▶ [Problems and tasks]:
- A) According to the news report on the Tin May village clash, how many gunshots did the militants fire from the house?
- B) Pick up the news report on the Tin May village clash after its last sentence and write the next part.

▶ [Supplied passage]:
- Opening Delimiter -

KYAUKPHYU, Rakhine State — Myanmar security forces killed two suspected militants and apprehended one in Tin May village in northern Buthidaung Township on Sunday morning, according to the State Counselor’s Office Information Committee.
A statement by the information committee said that as security forces were patrolling the village, militants opened fire from a house, releasing some 20 gunshots. When security forces returned fire, militants set off an improvised explosive device (IED) in the dwelling and three persons attempted to flee. Two were killed on the spot and one was arrested, according to the statement.
Another person, 70-year-old Sauli Ahmed, was arrested for attempting to “disturb” the security forces’ operations during the incident, the statement added.

- Closing Delimiter -

▶ [Dataset excerpts]:

- Opening Delimiter -

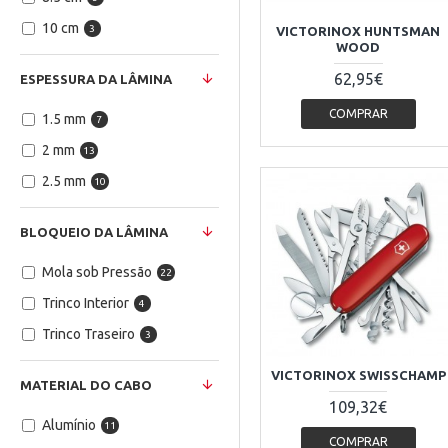
10 cm
3
VICTORINOX HUNTSMAN
WOOD
62,95€
ESPESSURA DA LÂMINA
COMPRAR
1.5 mm
7
2 mm
13
2.5 mm
10
BLOQUEIO DA LÂMINA
Mola sob Pressão
22
Trinco Interior
4
Trinco Traseiro
3
VICTORINOX SWISSCHAMP
MATERIAL DO CABO
109,32€
Alumínio
11
COMPRAR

- Closing Delimiter -

▶ [Responses to the exercise]:
- A) About 20.

- B)
In a subsequent search of the home, Myanmar Army and border police officials discovered a BA 94 assault rifle and two magazines. The State Counselor’s Office statement claimed the firearm was the same model as those looted from a border guard post in Maungdaw Township during the October 9 attacks last year that left nine policemen dead.
A handmade gun, a remote control mine, two car pistons and eight detonators, as well as Bangladeshi money, two walkie-talkies, six swords, four daggers and a machete were also found, the statement said.
The army and border police are currently carrying out joint clearance operations in northern Rakhine State amid an uptick in unrest in the region over recent months.
A Buthidaung resident told The Irrawaddy that residents had been leaving Tin May village since the bodies of five persons allegedly killed in an IED accident were recovered in the area in early May. Locals feared for their safety as government troops searched for the suspects involved, the resident said.
On June 20, Myanmar military and border police raided a suspected militant training camp in a forest of the Mayu mountain range. The raid left three dead and resulted in the seizure of 20 dummy guns, two homemade guns and bags of corn seed and rice.
Soon after, in late June, two Buddhist men from Tarein village were killed while they were hunting for tortoises, according to a statement on the incident by the State Counselor’s Office Information Committee.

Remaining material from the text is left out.